For perspective, it is helpful to view the situation with OPs through the lens of experience with lead. For years lead was known to be toxic, but its special hazards to children, while suspected, were difficult to confirm. Only recently has science been able to bring into focus the subtle, yet profound learning deficits that result when infants and children are exposed to levels of lead that are perfectly safe for adults, and that were thought, until recently to be safe for children as well.
In some ways, the situation with OPs may be worse than lead because significant numbers of infants and children receive daily doses of multiple OPs that far exceed the safe dose for an adult. It is probable that these high OP exposures early in life are causing long term functional and learning deficits that scientists are just beginning to understand.
Given this overwhelming evidence of unsafe exposure to organophosphate insecticides in the diet, EPA has little choice but to act to protect infants and children. The solution to the problem of unsafe levels of OPs in food, however, is not for children to eat less fruits and vegetables. Infants, children and pregnant women should be able to eat a diet rich in fruits and vegetables without any concern about short term illness or long term brain and nervous system damage that may result from unsafe levels of OP pesticides on these foods. The solution is to rid these healthful foods of the most toxic pesticides.
To begin to meet the requirements of FQPA and retain the greatest number of safe pesticides for farmers, several decisive but reasonable steps must be made. These actions would reduce risk from OPs to a level deemed acceptable under current EPA policy. We must emphasize again, however, that current EPA safety standards do not yet incorporate explicit or adequate protections for infants and children. Until reliable data on fetal and infant toxicity are available for all OPs, the actions recommended here, while significant, must be viewed as first steps in an ongoing process of protecting infants and children from OP insecticides.
First, all home and other structural use of OP insecticides must be banned. These uses put a small but significant number of infants and toddlers at extremely high risk, and in doing so jeopardize current agricultural uses of these compounds. Indeed, if food uses of any OPs are to be retained, all non-food uses with potential to expose pregnant women, infants or toddlers must be banned.
Second, at least five high risk OPs, methyl parathion, dimethoate, chlorpyrifos, pirimiphos methyl, and azinphos methyl, must be banned immediately for all agricultural use.
Third, all OPs must be banned for use in food that ends up in commercial baby food.

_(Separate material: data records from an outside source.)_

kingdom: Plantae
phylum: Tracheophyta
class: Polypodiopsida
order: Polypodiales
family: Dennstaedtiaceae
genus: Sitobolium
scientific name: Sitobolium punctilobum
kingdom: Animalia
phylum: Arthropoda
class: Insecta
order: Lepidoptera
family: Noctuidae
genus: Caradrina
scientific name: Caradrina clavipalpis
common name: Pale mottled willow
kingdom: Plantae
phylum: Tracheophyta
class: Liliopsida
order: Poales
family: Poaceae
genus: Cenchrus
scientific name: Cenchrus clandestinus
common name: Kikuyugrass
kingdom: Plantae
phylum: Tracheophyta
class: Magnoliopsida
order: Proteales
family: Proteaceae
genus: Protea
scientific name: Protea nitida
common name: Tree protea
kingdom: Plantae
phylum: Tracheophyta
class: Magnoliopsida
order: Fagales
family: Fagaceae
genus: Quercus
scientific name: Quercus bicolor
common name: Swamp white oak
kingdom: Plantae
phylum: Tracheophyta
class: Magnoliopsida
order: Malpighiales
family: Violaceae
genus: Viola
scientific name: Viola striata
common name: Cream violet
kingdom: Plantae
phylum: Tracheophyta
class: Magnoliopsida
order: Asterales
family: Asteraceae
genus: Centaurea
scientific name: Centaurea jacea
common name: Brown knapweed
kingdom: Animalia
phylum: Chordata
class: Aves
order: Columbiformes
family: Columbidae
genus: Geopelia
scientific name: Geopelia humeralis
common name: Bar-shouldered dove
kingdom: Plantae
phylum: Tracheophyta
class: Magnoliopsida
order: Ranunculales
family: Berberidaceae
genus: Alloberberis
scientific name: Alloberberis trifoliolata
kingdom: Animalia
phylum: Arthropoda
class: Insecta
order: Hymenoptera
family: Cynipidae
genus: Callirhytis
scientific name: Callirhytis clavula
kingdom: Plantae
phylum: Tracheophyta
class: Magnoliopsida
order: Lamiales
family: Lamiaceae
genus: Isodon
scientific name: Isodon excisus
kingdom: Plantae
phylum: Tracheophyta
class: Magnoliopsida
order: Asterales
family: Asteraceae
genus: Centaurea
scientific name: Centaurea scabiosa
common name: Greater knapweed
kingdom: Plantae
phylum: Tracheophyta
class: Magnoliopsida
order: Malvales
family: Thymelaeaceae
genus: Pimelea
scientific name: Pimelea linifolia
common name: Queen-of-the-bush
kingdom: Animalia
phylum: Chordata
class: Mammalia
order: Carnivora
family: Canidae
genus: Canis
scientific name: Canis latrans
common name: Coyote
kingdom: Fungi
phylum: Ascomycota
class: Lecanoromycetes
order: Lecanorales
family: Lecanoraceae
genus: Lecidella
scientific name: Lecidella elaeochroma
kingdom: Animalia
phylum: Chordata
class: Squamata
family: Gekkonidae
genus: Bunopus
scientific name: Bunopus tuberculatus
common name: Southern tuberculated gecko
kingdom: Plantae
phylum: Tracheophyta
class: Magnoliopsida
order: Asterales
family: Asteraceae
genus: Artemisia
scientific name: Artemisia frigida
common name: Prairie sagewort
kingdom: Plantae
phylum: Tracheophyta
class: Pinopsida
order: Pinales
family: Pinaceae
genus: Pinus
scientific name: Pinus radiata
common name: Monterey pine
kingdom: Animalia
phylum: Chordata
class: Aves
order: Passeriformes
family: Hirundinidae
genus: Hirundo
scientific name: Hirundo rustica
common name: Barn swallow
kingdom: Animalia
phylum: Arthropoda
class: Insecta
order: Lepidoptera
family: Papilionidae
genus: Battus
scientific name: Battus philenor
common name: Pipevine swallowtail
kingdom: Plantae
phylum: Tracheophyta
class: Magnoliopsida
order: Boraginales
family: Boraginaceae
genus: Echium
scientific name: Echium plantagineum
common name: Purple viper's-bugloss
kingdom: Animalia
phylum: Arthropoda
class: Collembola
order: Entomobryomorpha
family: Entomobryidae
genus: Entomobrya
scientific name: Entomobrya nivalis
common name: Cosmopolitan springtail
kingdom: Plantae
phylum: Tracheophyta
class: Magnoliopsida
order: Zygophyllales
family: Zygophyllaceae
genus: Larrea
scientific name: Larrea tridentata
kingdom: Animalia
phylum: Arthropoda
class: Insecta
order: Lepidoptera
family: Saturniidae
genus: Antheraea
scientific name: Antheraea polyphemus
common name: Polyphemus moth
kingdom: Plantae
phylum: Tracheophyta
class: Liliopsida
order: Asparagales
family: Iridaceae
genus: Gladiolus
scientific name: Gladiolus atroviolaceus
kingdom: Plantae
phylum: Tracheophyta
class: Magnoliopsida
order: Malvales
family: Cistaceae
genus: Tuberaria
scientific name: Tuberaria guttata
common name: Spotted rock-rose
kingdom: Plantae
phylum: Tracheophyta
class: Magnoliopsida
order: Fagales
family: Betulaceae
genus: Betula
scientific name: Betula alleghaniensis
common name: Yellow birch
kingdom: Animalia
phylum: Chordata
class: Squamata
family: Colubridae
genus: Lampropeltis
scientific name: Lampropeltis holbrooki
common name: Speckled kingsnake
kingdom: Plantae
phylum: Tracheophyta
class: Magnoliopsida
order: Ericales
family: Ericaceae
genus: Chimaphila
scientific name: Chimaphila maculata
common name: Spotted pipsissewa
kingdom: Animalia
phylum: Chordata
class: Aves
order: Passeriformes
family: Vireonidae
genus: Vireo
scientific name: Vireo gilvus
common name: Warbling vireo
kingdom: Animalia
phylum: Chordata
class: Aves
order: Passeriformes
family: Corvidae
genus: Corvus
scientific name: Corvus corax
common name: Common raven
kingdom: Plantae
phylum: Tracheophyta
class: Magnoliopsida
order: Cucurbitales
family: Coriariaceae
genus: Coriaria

Fourth, EPA must require developmental neurotoxicity studies for all the remaining OPs found in the food supply. Prompt action can ensure that this critical information is available by the time EPA must take regulatory action on OPs in August 1999. At that time, the required additional ten-fold level of protection must be applied to any OP for which a developmental neurotoxicity study is not performed.
Fifth, food tolerances for all OPs must be lowered to levels that are safe for infants and children. To quote the National Research Council report, Pesticides in the Diets of Infants and Children, "Children should be able to eat a healthful diet containing legal residues without encroaching on safety margins" (NRC 1993, pp 8-9). That is to say, legal residues, or tolerances, must be safe for infants and children. There is simply no scientific justification for retaining legal limits for pesticides in food that allow hugely unsafe levels of exposure, just because most children do not receive this exposure. This nonsensical notion is like leaving the speed limit at 500 miles per hour just because most people would still drive at 65.